Koei Tecmo gave a lot of fan service with the release of Attack on Titan: Wings of Freedom, which was the ultima A.O.T. game for fans of both the manga and anime. While it didn’t have the same fast paced action as many of Koei Tecmo’s games, it respected the source material, and nothing could beat the sensation of flying through the sky with the famous omni-directional mobility gear known from the series, which brought a lot of freedom to the player, allowing him to move quick and fast over the span of the entire map. While this new game is dubbed Attack on Titan 2, it will not take off where the last game ended, but it will start from the very beginning once again, with you playing as an unnamed soldier, in the midst of all the famous characters of the series.

A.O.T. 2


Once again you’ll be dropped in a world where the massive titans appeared over 100 years ago, nearly wiping out humanity, safe for those that were able to hide between the titan-proof walls. Nonetheless, to all good things must come an end with the appearance of the colossal titan, which is larger than the surrounding walls of the last bastions of humankind. The colossal titan breaks the wall, allowing many smaller titans to overrun what’s within the outer walls, forcing the survivors to run behind the second wall.

You’ll be playing as an unnamed soldier, a character not seen in the manga or anime, and you’ll follow the famous characters on their adventures. Your character is actually well incorporated in the plot, and it doesn’t feel like you’re just a bystander, but you’re an active part of the story. Even though the game is called Attack on Titan 2, you’ll start from the beginning of the series, namely Eren’s and the others’ training, the first few missions, and pretty much whatever happened during the first two seasons. All in all, you’ll be thrown on the front seat row in a more story-driven experience than the first game.


Compared to the first game, the graphical prowess hasn’t really improved that much. The same maps are being used as in the first game, the same titan models can be seen, and  the same characters can be found riddled throughout the game. Nonetheless, if something looks good, there’s no real need to alter it.
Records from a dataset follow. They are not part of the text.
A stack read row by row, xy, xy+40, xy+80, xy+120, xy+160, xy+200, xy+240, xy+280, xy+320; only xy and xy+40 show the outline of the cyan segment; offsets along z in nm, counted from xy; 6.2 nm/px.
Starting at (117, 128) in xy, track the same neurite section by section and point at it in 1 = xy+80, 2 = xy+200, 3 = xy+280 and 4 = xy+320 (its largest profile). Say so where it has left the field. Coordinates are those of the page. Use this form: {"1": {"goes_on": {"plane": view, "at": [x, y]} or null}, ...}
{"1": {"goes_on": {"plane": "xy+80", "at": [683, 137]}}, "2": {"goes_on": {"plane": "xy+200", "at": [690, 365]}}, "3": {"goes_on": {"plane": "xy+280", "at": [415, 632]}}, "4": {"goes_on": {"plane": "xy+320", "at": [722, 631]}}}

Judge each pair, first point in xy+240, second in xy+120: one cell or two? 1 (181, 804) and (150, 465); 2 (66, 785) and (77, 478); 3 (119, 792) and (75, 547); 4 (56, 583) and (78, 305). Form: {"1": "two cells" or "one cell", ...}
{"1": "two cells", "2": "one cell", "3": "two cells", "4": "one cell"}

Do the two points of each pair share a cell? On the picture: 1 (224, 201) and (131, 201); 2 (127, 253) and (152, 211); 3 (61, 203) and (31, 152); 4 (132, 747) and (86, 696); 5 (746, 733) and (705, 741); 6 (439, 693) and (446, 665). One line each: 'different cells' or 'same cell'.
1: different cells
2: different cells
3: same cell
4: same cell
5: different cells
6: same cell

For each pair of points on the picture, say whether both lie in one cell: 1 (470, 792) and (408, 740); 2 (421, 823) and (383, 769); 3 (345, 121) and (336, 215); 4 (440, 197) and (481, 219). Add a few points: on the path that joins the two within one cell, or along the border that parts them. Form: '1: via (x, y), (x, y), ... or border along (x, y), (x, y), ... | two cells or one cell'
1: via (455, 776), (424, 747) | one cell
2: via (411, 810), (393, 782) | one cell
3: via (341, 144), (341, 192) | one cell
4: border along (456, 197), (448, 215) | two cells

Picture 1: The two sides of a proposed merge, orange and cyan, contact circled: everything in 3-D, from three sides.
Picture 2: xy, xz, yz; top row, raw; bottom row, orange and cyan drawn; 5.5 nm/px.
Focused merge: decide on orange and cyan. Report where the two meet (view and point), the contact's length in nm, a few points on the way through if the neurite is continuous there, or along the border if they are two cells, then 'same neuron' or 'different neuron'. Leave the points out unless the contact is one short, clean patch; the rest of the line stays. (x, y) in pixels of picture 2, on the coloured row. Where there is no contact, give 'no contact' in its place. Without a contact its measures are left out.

That being said, the destructible buildings still look a bit flimsy, many titan models are overused and the new mini-map looks a bit unclear compared to the one in the first game. There are still a few frame drops present and while the buildings feel like they have been updated a bit, it’s mainly the characters that stand out, as they really respect the source material and feel like 3D rendered anime characters.


While in the previous game the famous tracks of the series were more present than in this one, this second installment features great music as well and toggles it on at the right times. Other than that you’ll be treated to decent voice acting, albeit in a somewhat strange fashion. Cinematics are fully voiced and many of the in-game conversations are voiced as well. Nonetheless, these are sometimes fully voiced, sometimes half voiced and other times not voiced at all, making it feel a bit weird.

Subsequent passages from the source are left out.